I gobbled fresh air. Twas a gray afternoon, but it seemed hurtfully bright to my eyes.
“Thank you, Mr. Lee. It is my intention to visit the arsenal.”
“That would be along Cray’s Ferry Road, sir.”
“I believe that is correct, Mr. Lee.”
“It is a long way, sir.”
“If it’s an inconvenience, Mr. Lee…”
He held up his hands. Twas an extravagant gesture in a man of such restrained manner. “Oh, no, sir. Of course not. Mrs. Fowler instructs me you are to enjoy the kindest attentions.”
Two promenading ladies spent odd looks on us.
“Shall we go then, Mr. Lee?”
“Of course, sir.”
I got into the coach, wishing its glass windows away, for I longed to drink down all the fresh air in the Union. The incense and ash smell of Havisham House would not quit me.
We passed a bounty of dwellings that would not have disgraced London itself, then, with the turn of a corner, arrived among sheds of two stories pretending to be houses, each a warehouse of humanity. I tapped at the front of the carriage with my cane, and Mr. Lee pulled up. We had reached a place where curious behavior might seem at home.

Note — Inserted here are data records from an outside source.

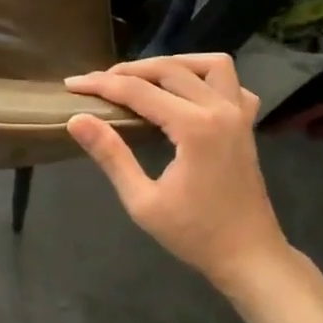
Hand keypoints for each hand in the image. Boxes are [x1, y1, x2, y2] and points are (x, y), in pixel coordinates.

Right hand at [63, 55, 290, 293]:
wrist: (250, 258)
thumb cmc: (195, 235)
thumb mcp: (143, 202)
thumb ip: (111, 155)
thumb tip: (76, 119)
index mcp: (194, 127)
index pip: (138, 91)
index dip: (101, 85)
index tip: (72, 85)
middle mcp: (220, 110)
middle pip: (168, 69)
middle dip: (128, 71)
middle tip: (97, 84)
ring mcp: (239, 115)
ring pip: (208, 64)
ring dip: (172, 64)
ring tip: (143, 78)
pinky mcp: (247, 125)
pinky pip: (232, 84)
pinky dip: (208, 78)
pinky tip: (187, 92)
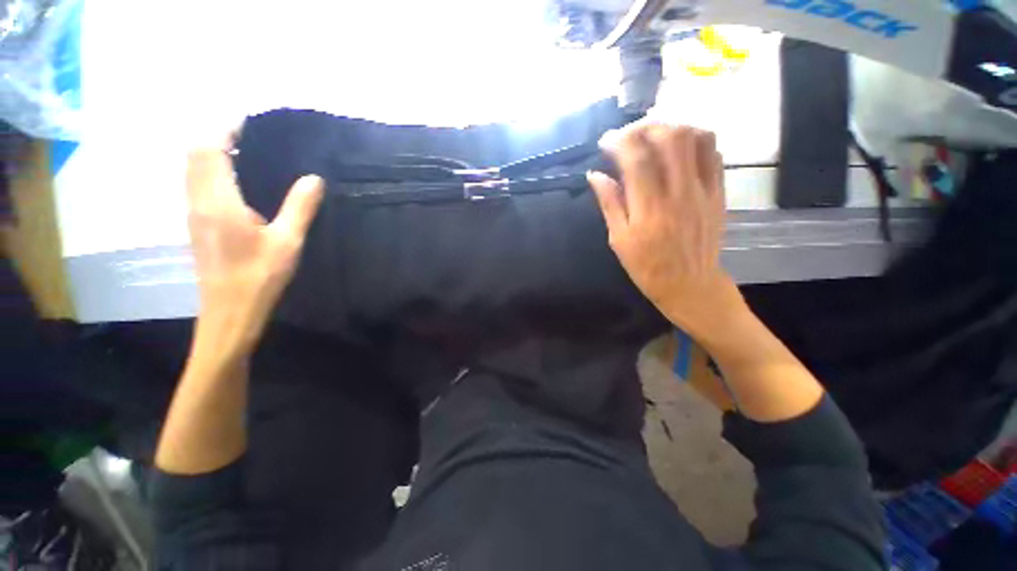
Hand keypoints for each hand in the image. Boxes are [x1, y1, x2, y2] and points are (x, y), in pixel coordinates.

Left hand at [186, 147, 323, 355]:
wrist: (230, 311)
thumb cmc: (260, 276)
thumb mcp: (288, 241)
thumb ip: (300, 206)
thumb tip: (314, 178)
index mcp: (218, 201)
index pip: (209, 149)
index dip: (224, 129)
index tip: (248, 121)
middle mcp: (197, 201)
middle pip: (194, 154)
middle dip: (216, 136)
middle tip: (249, 134)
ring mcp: (193, 213)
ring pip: (192, 169)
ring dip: (210, 152)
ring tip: (244, 151)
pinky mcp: (197, 225)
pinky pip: (196, 184)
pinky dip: (210, 170)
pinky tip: (236, 180)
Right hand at [587, 124, 743, 337]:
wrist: (690, 285)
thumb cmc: (648, 267)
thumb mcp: (619, 240)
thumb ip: (610, 204)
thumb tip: (595, 175)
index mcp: (649, 209)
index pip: (637, 159)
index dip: (619, 141)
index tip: (605, 142)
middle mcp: (679, 193)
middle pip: (670, 138)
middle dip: (645, 127)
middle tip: (628, 135)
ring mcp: (703, 191)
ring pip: (697, 139)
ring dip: (672, 128)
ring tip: (653, 136)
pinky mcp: (718, 192)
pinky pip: (714, 153)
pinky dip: (695, 140)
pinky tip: (678, 148)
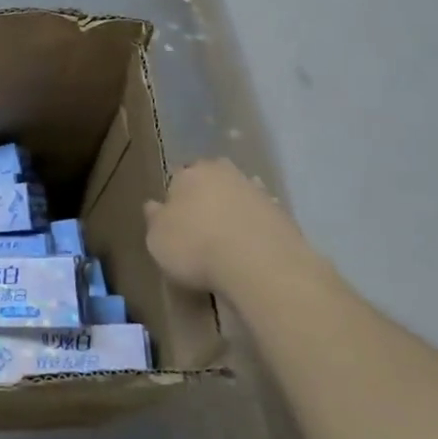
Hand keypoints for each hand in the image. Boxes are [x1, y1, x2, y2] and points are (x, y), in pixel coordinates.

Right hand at [144, 158, 306, 293]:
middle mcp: (223, 173)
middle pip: (210, 182)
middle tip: (201, 229)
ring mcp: (257, 191)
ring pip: (238, 197)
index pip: (177, 180)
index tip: (174, 223)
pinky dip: (255, 229)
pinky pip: (261, 218)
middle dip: (206, 199)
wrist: (261, 265)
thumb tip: (153, 206)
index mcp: (189, 173)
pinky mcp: (283, 214)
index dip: (174, 201)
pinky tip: (250, 250)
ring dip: (233, 212)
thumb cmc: (196, 247)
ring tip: (227, 243)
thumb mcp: (157, 240)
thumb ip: (155, 220)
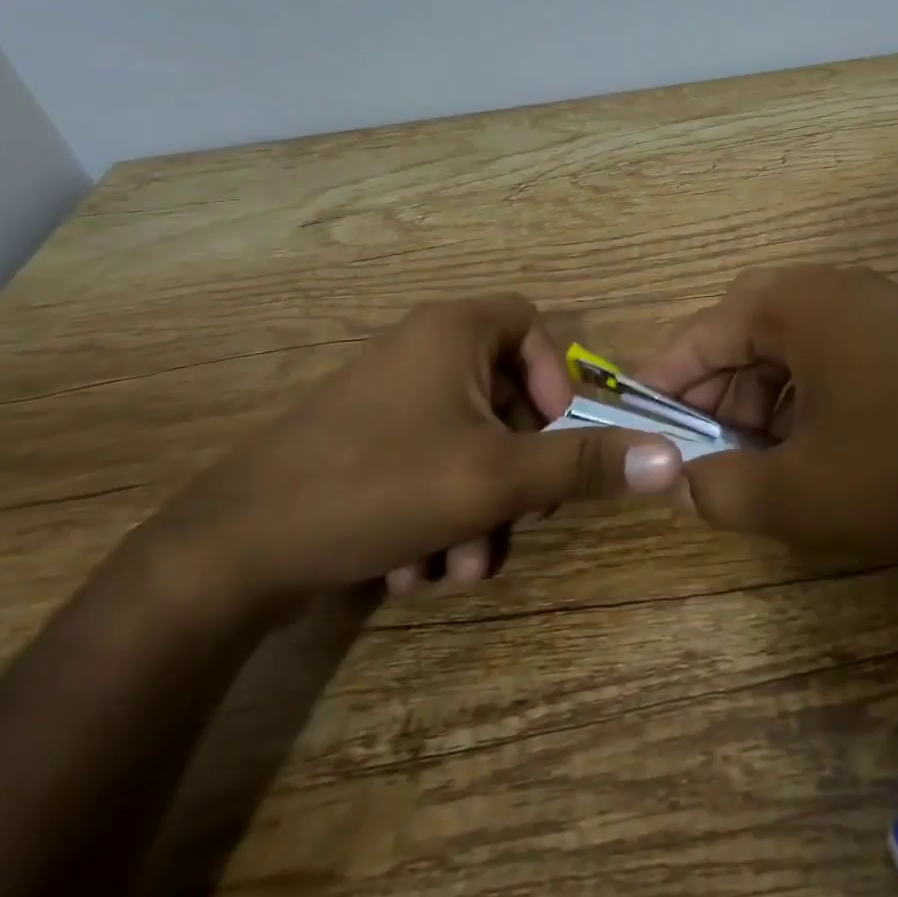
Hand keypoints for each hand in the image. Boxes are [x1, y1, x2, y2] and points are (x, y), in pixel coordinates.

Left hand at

I got out and, shy of those hideous horses, climbed up on the coachmen’s bench.
“I would see something of the city on our way,” I told Mr. Lee, and it was true enough, though it took more than that to get me to perch over those barely harnessed beasts.
We had entered an Irish settlement of the sort that every city in the Union had acquired by 1861. Gutter saloons and a few ramshackle shops squeezed between shanties that would have shamed the backstreets of Delhi. Ragged women shielded infants with their shawls and men bleak of eye sat in the doorways, rising now and again to observe a country habit in an alley. A recruiting banner called for FENIAN volunteers, promising a bounty for service and giving the street its only color. Two dogs wrestled down in the slops till an old man pulled the bone from between them and shoved it into his pocket. Still, a sweet voice sang of Killarney as we passed.
I was patient of the Irish, having served among them, and knew t
hey could be put to honest work with supervision. They could be sweet as children, the sons and daughters of Erin, and great in their imaginings. Yet there lay a despair in such folk that would not be quenched by all the liquor in the world. I hoped that America might make something of the Irish, for the Lord knows Britannia never did.
Mr. Lee soon took us out of that slough, and we trotted fair by the river. Our route followed a bluff and I looked down at the water to keep my eyes away from the horses. Despite the season, men in a startling level of undress rowed along in boats that were hardly more than splinters. I had never seen the like.
“And what would they be, those boats?” I pointed.
“They are called ‘sculls,’ sir. Sculling is quite the fashion among the young gentlemen.”
I nodded. “And what is their purpose, Mr. Lee?” They were too slight for cargo or the ferrying of passengers.
“They are for racing,” the coachman said.
“And gambling?” I had little love for wagering, and saw it ruin nearly as many a man as drink.
He teased the horses with his whip. “I do not know if the young gentlemen bet, sir. Only that they race.”
I sensed that we were not to grow more intimate, so I went ahead and asked what I ached to ask.
“Mr. Lee, you’ll pardon me for finding it a curiosity that Mrs. Fowler keeps a carriage… and such a fine team… when she does not go out.”
The coachman responded with equanimity. “A carriage belongs to Mrs. Fowler’s position, sir. A lady cannot rely on hire.”
“Yes, Mr. Lee. But if the lady doesn’t go anywhere?”
The coachman steered us clear of a brewer’s wagon. The teamster gave him a disbelieving look, as if the man had just spotted an ape at his alphabet.
“It is not a matter of what the lady does, sir,” Mr. Lee told me, “but of who the lady is. We Philadelphians are people of tradition.”
The Schuylkill Arsenal was the nub of my trouser problems. I thought a surprise visit might effect some good—certainly this was a fine opportunity—and I did not wish to waste the cost of my journey. I was not certain my interview with Mrs. Fowler had justified the expense to the government.